WRITTEN TASK 1:
According to the commentary on the National Strategy for Information Sharing, which five communities does today's ISE serve?
WRITTEN TASK 2:
From the commentary on the National Strategy for Information Sharing, reproduce word for word everything from "Monday, November 05, 2007" down to "thoughts on it.".

SUPPLIED PASSAGE:
==================================================
Monday, November 05, 2007

The National Strategy for Information Sharing

Recently the White House released the new National Strategy for Information Sharing, which tries to bring together many existing government efforts (e.g., the Information Sharing Environment, state and urban area fusion centers, etc.) under a strategic umbrella. I've had a chance to review the document in some detail and can provide some thoughts on it.

Much of the language in the strategy is relatively bland. You can't take issue with it, but neither do you get a strong sense of direction from it. For example, regarding information sharing at the federal level, the strategy says:

Today’s ISE consists of multiple sharing environments designed to serve five communities: intelligence, law enforcement, defense, homeland security, and foreign affairs.

Our objective is to establish a framework for Federal agencies in the fulfillment of their individual roles and responsibilities and forge a coordinated and trusted interagency partnership and process across all five communities. This collaborative approach at the Federal level will in turn drive the manner in which terrorism-related information is shared with non-Federal partners.
Well...yes. This is the sort of thing that everybody has been saying all along. It's a nice vision - and the correct one - but the test of this strategy will be in how well it achieves the vision, not whether it can correctly articulate the vision.

It's perhaps not too surprising, but a little disappointing, that the strategy so strongly emphasizes continuance of the status quo. The strategy introduces little that's new, but instead attempts to coalesce existing programs and projects into a coherent whole, as explained in the section titled "The Need for a National Strategy":
Memorializing the Strategy in a single document not only provides information to others about the Administration’s plans and outlook, but also guides our efforts as we continue to implement many programs and initiatives designed to advance and facilitate the sharing of terrorism-related information.

[W]hile this Strategy describes the vision that has guided the Administration for the past six years, it also sets forth our plan to build upon progress and establish a more integrated information sharing capability ...
The only section of the strategy that does bring some new ideas is the annex on fusion centers, which I'll give extended treatment in a future post.

In short, the creation of the new strategy has not involved asking, "Where are we?" and "Where do we need to go from here?" but has instead involved asking, "How can we strategically explain everything that's been done so far and extend it into the future?"

The underlying message is that we're confident that we're on the right track.
==================================================
Items from a dataset:

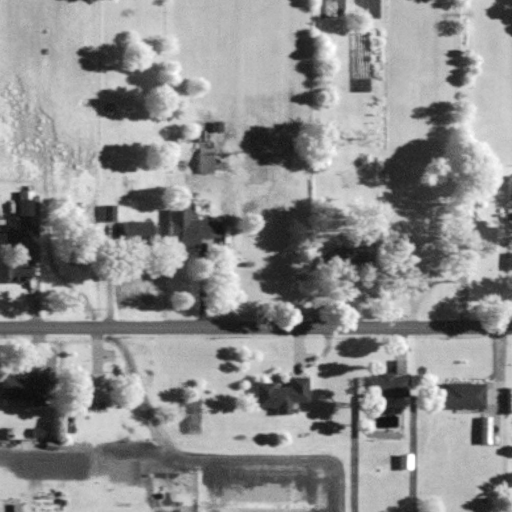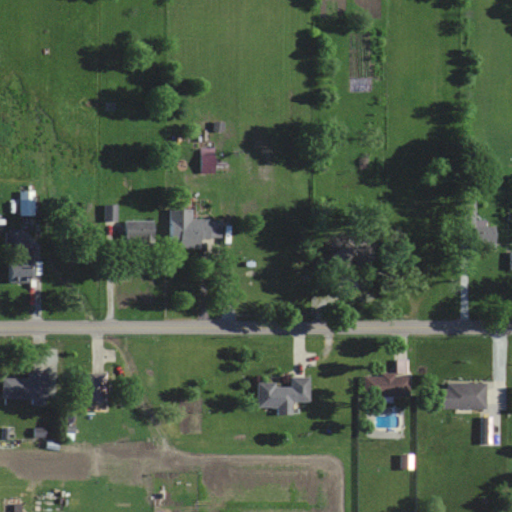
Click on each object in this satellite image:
building: (206, 160)
building: (26, 202)
building: (422, 225)
building: (190, 228)
building: (138, 231)
building: (484, 236)
building: (12, 241)
building: (346, 255)
building: (510, 259)
building: (16, 276)
road: (256, 326)
building: (386, 385)
building: (25, 387)
building: (88, 388)
building: (282, 394)
building: (458, 397)
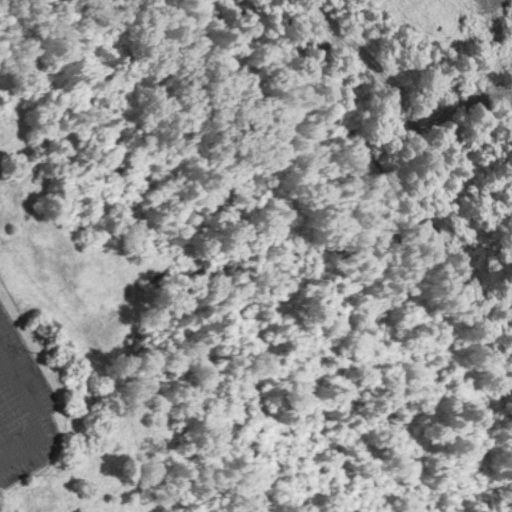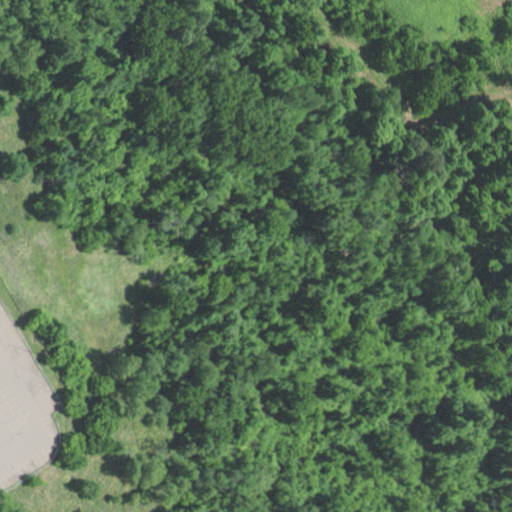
==================================================
EXPECTED OUTPUT 1:
Intelligence, law enforcement, defense, homeland security, and foreign affairs.

EXPECTED OUTPUT 2:
Monday, November 05, 2007

The National Strategy for Information Sharing

Recently the White House released the new National Strategy for Information Sharing, which tries to bring together many existing government efforts (e.g., the Information Sharing Environment, state and urban area fusion centers, etc.) under a strategic umbrella. I've had a chance to review the document in some detail and can provide some thoughts on it.